## 抜粋文
—————

小説『ラプラスの魔女』のあらすじをネタバレ込みで紹介します。長文感想も書いていますのでどうぞ。東野圭吾氏が描く、予測不可能な現象と人間の業が交錯する物語。果たして、その深淵には何が隠されているのでしょうか。凡百のミステリとは一線を画す、異色のエンターテインメントと言えるかもしれませんね。

物語は、奇妙な硫化水素中毒死事件から幕を開けます。地球化学の専門家である大学教授・青江修介は、警察の依頼で調査に乗り出しますが、そこで謎めいた少女・羽原円華と出会います。彼女は、まるで未来を見通すかのような不思議な言動を繰り返し、青江を当惑させるのです。一見、単なる事故に見えた事件は、やがて複雑な人間関係と思惑、そして驚くべき「力」の存在へと繋がっていきます。

本稿では、この『ラプラスの魔女』という作品の核心に迫ります。物語の顛末、つまり結末までの流れを明らかにし、その上で、この私が感じた率直な思いを、少々長めになるかもしれませんが、述べさせていただきましょう。ネタバレを避けたい方は、ここで引き返すのが賢明かもしれませんよ。読み進めるも引き返すも、あなたの自由ですが。

—————

プレーンテキスト形式の文書ソース:

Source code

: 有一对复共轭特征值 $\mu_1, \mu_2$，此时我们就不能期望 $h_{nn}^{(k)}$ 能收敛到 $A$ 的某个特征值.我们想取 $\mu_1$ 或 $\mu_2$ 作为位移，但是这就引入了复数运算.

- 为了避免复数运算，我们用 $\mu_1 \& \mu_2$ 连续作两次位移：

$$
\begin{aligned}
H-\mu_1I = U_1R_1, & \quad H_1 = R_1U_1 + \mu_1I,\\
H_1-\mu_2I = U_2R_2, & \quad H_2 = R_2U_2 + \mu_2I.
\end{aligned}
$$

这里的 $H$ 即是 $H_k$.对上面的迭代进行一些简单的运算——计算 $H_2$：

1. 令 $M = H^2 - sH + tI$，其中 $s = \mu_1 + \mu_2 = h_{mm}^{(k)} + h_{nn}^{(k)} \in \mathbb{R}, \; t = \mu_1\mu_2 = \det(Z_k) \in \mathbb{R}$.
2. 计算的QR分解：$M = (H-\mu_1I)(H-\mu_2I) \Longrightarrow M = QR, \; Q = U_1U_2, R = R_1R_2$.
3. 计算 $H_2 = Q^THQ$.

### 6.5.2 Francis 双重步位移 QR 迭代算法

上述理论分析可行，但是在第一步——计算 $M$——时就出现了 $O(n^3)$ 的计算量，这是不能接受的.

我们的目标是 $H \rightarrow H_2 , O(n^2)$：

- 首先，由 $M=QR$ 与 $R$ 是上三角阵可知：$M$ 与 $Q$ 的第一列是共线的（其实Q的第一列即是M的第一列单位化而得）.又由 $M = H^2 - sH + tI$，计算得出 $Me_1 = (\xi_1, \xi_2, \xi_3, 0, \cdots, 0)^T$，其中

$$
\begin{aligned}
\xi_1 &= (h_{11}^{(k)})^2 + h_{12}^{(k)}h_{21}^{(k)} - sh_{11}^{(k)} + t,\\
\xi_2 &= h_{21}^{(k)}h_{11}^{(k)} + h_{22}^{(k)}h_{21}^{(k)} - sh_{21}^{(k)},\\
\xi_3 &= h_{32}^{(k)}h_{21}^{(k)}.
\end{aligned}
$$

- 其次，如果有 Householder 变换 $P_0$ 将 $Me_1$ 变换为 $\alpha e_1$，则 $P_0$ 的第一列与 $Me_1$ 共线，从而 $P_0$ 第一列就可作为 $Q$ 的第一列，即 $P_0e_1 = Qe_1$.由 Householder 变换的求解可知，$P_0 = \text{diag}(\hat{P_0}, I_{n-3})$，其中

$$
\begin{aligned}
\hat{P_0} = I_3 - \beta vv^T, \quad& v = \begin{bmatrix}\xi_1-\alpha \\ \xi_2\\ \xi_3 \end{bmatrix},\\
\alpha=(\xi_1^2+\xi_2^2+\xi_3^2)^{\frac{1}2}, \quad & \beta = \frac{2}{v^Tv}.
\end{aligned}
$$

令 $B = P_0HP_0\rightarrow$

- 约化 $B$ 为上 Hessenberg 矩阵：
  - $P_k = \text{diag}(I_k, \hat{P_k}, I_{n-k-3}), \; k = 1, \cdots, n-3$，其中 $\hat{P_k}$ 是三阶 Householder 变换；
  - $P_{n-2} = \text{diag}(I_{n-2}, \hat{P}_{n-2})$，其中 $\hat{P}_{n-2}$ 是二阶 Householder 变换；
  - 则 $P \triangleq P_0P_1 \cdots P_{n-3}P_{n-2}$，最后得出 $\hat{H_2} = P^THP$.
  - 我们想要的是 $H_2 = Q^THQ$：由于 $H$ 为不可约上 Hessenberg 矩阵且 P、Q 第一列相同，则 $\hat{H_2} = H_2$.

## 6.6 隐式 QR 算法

—————

## 課題 1
『ラプラスの魔女』の紹介文を二文でまとめよ。
## 課題 2
『ラプラスの魔女』の紹介文を、途切れたところから書き継げ。
一覧はこの作業に一切関わらない。

## 解答欄 1
東野圭吾氏の小説『ラプラスの魔女』は奇妙な硫化水素中毒死事件から始まり、警察の依頼で調査に乗り出した地球化学の専門家・青江修介が、未来を見通すかのような言動を繰り返す少女・羽原円華と出会う。事故に見えた事件はやがて複雑な人間関係と思惑、驚くべき「力」の存在へと繋がっていき、本稿はその結末までの流れをネタバレ込みで明かしたうえで率直な感想を述べる。

## 解答欄 2
小説「ラプラスの魔女」のあらすじ

物語は、地方の温泉地で発生した硫化水素による死亡事故から始まります。被害者は映像プロデューサーの水城義郎。警察は事故と事件の両面で捜査を進め、地球化学の専門家である泰鵬大学教授・青江修介に協力を依頼します。現場を訪れた青江は、そこで不思議な雰囲気を持つ若い女性、羽原円華の姿を目撃します。彼女は何かを探している様子でしたが、多くを語ろうとはしませんでした。

それから二か月後、今度は別の県の温泉地で、再び硫化水素による死亡事故が発生します。被害者は元俳優の那須野五郎。奇妙な偶然の一致に、青江は再び現地へ赴きます。すると、そこにはまたしても羽原円華の姿が。青江は、彼女が持つ、自然現象を正確に予測するかのような不可思議な能力を目の当たりにし、疑念を深めていきます。円華は一体何者で、何を追っているのでしょうか。

並行して、警視庁の刑事・中岡祐二も、最初の被害者・水城義郎の周辺を洗っていました。水城の母親から、生前に「妻に殺されるかもしれない」という相談を受けていたためです。捜査を進める中で、二つの硫化水素事故の被害者が、過去に著名な映画監督・甘粕才生と繋がりがあったことが判明します。そして、その甘粕才生もまた、数年前に自宅で発生した硫化水素事故で妻と娘を亡くし、息子・謙人は植物状態になるという悲劇に見舞われていたのです。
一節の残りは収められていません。